*TASK INSTRUCTIONS*. In the entries that follow, find the word "label" and report each line it is on.

*INPUT DATA*.
================
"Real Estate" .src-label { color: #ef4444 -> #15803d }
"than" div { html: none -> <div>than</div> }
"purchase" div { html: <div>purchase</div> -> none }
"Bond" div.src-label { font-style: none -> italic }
================
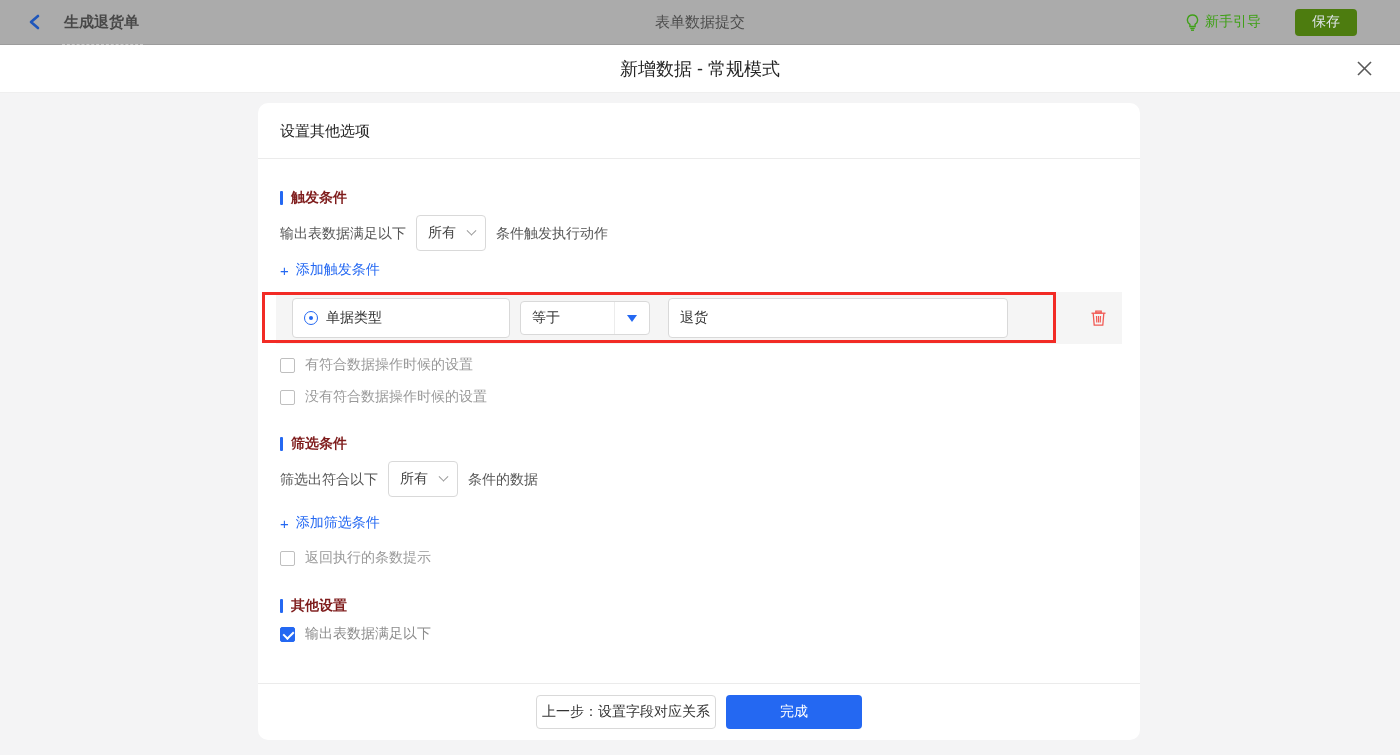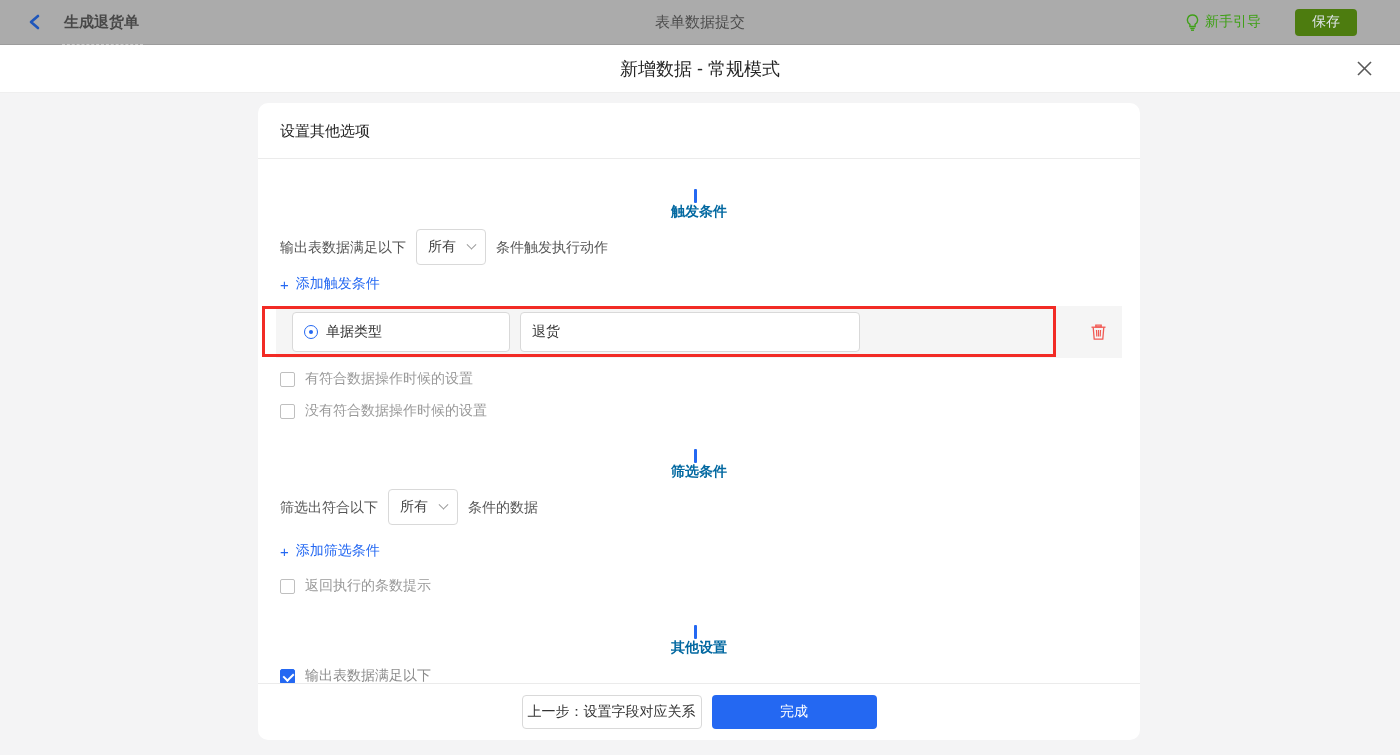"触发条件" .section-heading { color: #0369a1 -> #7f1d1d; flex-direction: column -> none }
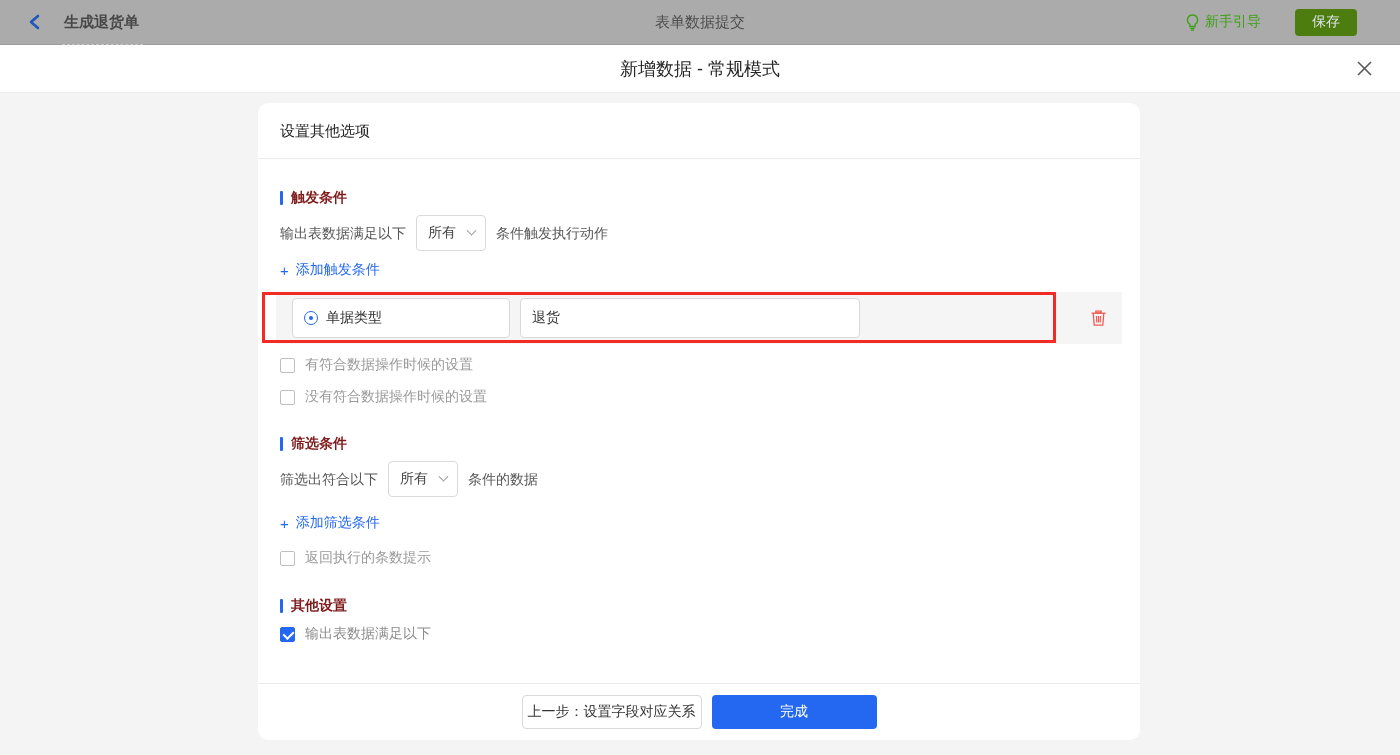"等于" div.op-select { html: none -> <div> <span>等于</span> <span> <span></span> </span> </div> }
================
*RESULT OF THIS TASK*.
"Real Estate" .src-label { color: #ef4444 -> #15803d }
"Bond" div.src-label { font-style: none -> italic }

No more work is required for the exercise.